JavaScript iterator patterns

Exploring functions, iterators, iterables and generators for dynamic sequence generation in JavaScript

In this article we will explore different ways to create iterators and iterable values in Javascript, specifically functions, iterators, iterables and generators.

JavaScript is a very flexible language and most often you can achieve the same goals in many different ways, iterators are no exception!

Wikipedia defines iterators as follows:

In computer programming, an iterator is an object that enables a programmer to traverse a container, particularly lists. Various types of iterators are often provided via a container’s interface.

We will extend this definition even further as we will not focus on building iterators for pre-computed values like lists, but we will see how to iterate over generative sequences like the Fibonacci sequence.

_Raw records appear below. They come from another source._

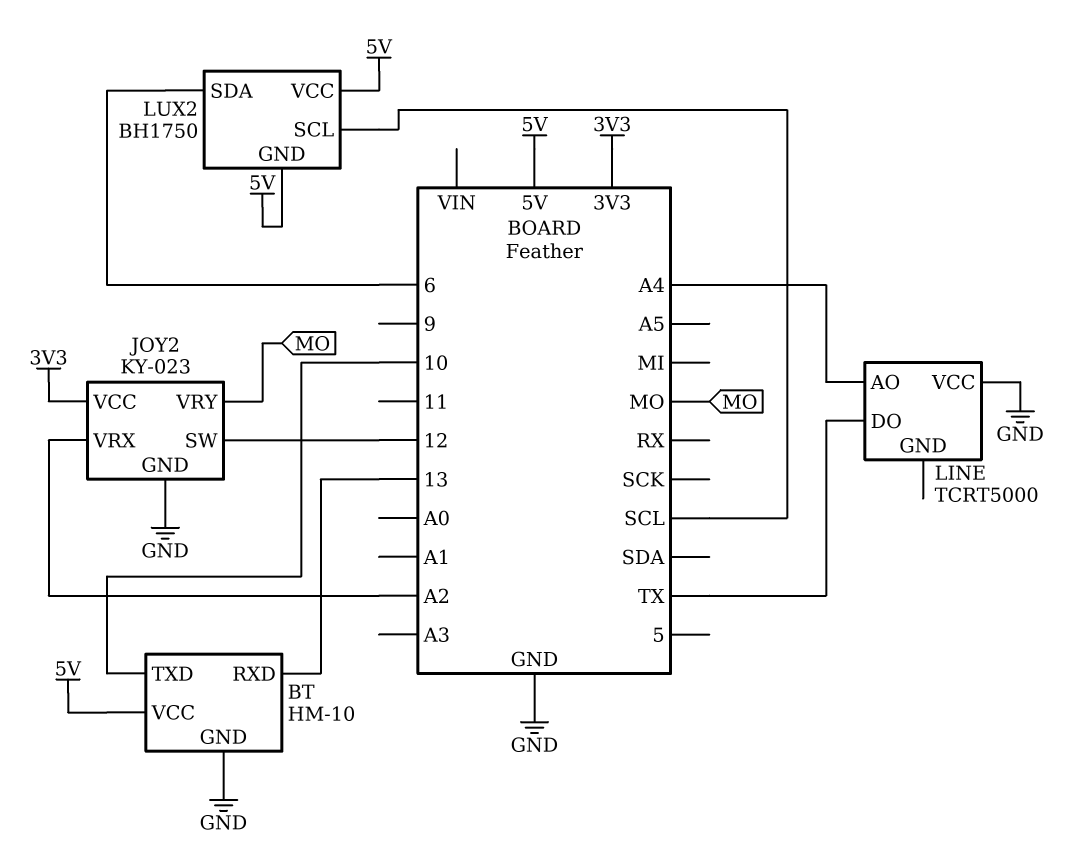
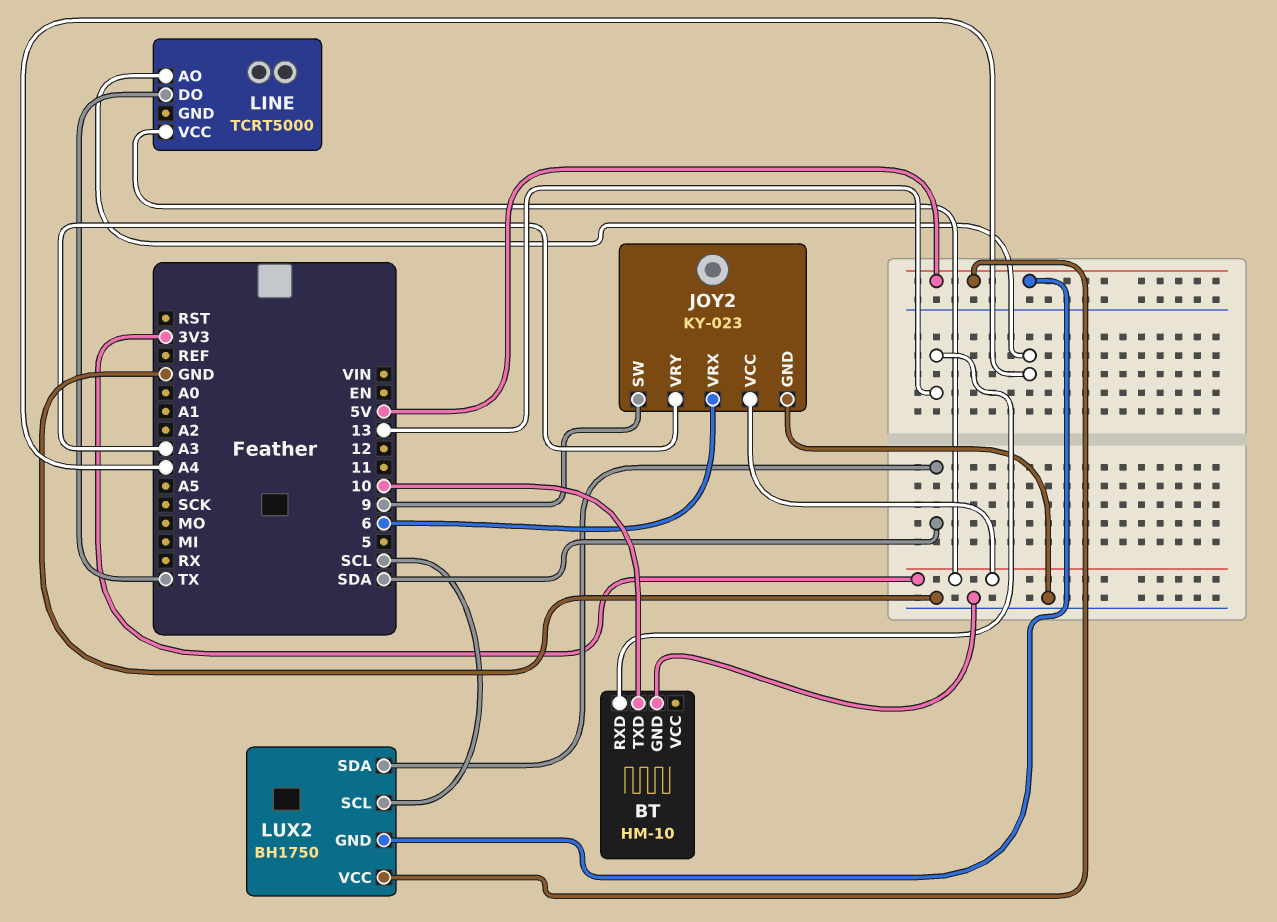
BT pin VCC: 5V -> none
JOY2 pin SW: 12 -> 9
JOY2 pin VRX: A2 -> 6
JOY2 pin VRY: MO -> A3
LINE pin VCC: GND -> 3V3
LUX2 pin SDA: 6 -> SDA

Most likely you won’t be using the Fibonacci sequence in your day to day programming (unless you are interviewing for some company who wants to validate your knowledge of recursion 😆), but the idea of generating a sequence of values on demand (lazy evaluation) translates well to a lot of real-life scenarios like:

  • traversing custom data structures
  • consuming paginated APIs
  • draining a queue
  • processing long files line by line
  • read all the records from a SQL table
  • etc.

The Fibonacci sequence

In case you have never seen the Fibonacci sequence before (or you don’t remember the exact definition), here is how it looks like:

1 1 2 3 5 8 13 21 ...

Essentially, a number in the sequence is given by the sum of the previous 2 numbers.

In more formal mathematical terms, you can define the sequence as:

F1 = F2 = 1
Fn = F(n-1) + F(n-2)

Few things to notice:

  • The sequence is infinite (it would be impossible to store it in a list without an upper limit).
  • It is made by positive integers.

So, how do we write some JavaScript code that allows us to iterate over this sequence and calculate an arbitrary number of elements?

Well, there are many ways…

Functions

In JavaScript, functions are first class citizens and most patterns can be modeled with the use of only plain functions. This will become natural once you master the concepts of function scope, anonymous functions and nested functions.

So, how can we build a fibonacci sequence by using only functions?

Here’s an example:

const genFib = (max = Number.MAX_SAFE_INTEGER) => {
  // initialize default values in the scope
  let n1 = 0
  let n2 = 0

  // returns an anonymous function that will return the next element
  // every time that it is called
  return () => {
    // calculates the next value
    const nextVal = n2 === 0 ? 1 : n1 + n2

    // redefines n1 and n2 to match new values
    const prevVal = n2
    n2 = nextVal
    n1 = prevVal

    // if we reached the upper bound return null (iteration completed)
    if (nextVal >= max) {
      return null
    }

    // return the new value
    return nextVal
  }
}

I added some comments to make the code easy to understand, but let’s go through it once more.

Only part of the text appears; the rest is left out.